In the report, produced by Her Majesty’s Inspectorate of Constabularies on behalf of the Rape Monitoring Group, it shows that there were 208 reported adult rapes and and 96 children in 2015, compared to 109 adult and 68 child accusations in 2014.
But from these there were only 33 prosecutions and 24 convictions in 2014/15 and 26 prosecutions and 19 convictions in 2013/14.
Recorded rapes refer to all crimes of rape reported to the police that must be notified to the Home Office.
The report said: “Convictions of the guilty are extremely important outcomes, but convictions are not the only important outcomes for victims of rape, an opportunity to discuss the offending and to be listened to and believed is just as important.
“There are many reasons why a reported rape does not continue to conviction, either the police do not record the incident as a crime, the victim does not wish for the case to be taken forward, the CPS advises that no further action be taken, the offence is changed to something other than rape; and, importantly, the defendant is acquitted by a jury following a trial.”
DI Simon Lovett said: “It is thought the Operation Yewtree has had a significant impact on the number of people coming forward to report historic sexual abuse.
“This follows a number of high profile historic cases which have been investigated and resulted in custodial sentences for the perpetrator.

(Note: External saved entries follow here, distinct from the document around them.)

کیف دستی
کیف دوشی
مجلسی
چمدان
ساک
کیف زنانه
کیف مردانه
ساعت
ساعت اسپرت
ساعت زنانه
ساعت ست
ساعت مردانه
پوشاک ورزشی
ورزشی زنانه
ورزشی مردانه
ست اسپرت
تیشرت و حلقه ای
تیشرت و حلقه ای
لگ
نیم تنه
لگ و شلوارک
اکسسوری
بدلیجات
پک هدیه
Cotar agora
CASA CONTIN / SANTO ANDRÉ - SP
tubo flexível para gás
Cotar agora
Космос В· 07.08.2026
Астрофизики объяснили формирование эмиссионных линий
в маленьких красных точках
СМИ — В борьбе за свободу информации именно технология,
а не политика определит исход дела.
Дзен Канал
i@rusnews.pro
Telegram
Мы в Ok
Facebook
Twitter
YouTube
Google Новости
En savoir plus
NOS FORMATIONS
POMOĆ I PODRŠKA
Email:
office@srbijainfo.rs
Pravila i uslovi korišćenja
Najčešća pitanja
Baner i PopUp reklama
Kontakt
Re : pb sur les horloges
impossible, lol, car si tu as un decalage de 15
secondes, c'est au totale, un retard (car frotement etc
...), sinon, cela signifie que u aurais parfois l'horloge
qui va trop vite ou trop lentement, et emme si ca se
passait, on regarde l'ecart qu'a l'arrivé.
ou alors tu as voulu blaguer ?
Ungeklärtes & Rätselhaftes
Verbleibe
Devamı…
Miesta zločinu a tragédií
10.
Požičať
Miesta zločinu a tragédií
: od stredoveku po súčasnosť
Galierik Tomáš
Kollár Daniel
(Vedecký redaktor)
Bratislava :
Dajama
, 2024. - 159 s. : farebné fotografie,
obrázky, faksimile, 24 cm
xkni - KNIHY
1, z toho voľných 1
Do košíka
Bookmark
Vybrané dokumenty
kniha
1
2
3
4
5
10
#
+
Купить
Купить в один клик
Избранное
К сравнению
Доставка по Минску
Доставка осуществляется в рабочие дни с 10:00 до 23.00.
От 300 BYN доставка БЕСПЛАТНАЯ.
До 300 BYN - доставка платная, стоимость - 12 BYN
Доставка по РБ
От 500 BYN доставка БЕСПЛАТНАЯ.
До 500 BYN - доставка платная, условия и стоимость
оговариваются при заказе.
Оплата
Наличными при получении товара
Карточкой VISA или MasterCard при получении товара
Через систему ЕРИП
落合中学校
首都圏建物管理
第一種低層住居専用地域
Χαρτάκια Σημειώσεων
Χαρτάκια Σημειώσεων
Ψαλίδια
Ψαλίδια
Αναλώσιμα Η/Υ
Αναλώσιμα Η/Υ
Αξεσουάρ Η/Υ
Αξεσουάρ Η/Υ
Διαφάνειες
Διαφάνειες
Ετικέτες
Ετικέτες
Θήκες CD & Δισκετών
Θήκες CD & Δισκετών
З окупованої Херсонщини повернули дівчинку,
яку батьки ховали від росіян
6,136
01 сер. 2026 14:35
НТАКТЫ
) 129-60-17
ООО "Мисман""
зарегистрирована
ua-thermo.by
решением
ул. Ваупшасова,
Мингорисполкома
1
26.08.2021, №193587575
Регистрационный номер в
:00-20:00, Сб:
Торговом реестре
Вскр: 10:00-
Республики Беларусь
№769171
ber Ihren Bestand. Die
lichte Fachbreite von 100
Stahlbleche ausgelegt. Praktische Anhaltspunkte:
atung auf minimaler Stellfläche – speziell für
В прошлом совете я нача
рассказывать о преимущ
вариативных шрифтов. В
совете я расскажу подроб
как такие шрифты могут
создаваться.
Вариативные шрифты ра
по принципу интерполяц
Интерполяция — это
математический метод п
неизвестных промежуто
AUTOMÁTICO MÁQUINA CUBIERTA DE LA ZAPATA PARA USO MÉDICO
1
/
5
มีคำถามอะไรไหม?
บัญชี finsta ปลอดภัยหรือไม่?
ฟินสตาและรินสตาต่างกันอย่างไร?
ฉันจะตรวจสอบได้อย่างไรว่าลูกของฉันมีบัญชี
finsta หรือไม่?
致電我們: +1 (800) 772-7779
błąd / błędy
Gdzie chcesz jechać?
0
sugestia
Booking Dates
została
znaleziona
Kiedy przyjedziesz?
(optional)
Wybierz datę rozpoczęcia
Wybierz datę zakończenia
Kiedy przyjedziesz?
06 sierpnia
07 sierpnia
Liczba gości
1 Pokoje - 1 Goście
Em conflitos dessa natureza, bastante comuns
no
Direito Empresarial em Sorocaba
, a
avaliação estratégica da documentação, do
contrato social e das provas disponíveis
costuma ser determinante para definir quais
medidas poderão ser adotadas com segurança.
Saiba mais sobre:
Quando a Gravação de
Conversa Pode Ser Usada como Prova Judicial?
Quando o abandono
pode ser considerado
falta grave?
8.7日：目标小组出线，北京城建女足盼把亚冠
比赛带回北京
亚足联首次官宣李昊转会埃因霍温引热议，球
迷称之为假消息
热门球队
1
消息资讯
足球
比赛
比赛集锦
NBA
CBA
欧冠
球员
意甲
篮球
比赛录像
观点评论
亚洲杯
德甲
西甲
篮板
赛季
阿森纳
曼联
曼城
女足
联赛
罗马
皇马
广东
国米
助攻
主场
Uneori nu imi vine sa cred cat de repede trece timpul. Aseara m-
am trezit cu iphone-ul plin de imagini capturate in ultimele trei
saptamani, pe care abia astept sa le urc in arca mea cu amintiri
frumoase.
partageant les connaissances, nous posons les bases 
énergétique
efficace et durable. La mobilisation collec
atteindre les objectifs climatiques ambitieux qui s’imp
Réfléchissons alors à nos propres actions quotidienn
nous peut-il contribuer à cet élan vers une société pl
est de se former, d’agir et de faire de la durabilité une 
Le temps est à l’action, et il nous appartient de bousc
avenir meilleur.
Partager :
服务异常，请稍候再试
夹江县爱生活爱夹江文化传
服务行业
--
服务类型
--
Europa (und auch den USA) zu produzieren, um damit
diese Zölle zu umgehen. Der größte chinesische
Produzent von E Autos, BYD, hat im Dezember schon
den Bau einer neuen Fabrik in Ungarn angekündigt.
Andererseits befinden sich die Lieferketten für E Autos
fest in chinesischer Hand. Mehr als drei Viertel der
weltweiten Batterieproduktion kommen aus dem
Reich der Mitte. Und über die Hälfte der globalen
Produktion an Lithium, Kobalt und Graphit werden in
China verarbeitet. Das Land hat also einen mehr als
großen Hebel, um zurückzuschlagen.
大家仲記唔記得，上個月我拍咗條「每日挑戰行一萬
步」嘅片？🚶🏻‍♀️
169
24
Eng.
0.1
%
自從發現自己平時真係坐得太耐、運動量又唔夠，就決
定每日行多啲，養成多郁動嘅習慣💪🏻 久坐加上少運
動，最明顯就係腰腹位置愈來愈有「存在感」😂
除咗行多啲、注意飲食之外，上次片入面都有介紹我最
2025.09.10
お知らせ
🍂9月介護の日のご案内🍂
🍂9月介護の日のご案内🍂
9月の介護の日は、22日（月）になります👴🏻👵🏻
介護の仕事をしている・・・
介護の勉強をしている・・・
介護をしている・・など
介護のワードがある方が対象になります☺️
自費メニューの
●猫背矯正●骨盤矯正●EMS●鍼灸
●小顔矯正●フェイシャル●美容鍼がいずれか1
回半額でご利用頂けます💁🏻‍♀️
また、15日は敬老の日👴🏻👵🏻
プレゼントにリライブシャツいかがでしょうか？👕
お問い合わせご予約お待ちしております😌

“Therefore there has been a significant increase in reporting nationally.
“This does not necessarily mean an increase in the crimes themselves but rather the reporting of them.
“There is certainly an improved level of trust and confidence in the Police to take such allegations very seriously and deal with victims sensitively, with professionalism and compassion.”
The report said: “As a consequence of Operation Yewtree, there has been a significant increase in reporting of such offences nationally, and numbers of recorded rapes have increased by 87 per cent between the end of October 2012 and March 2015.”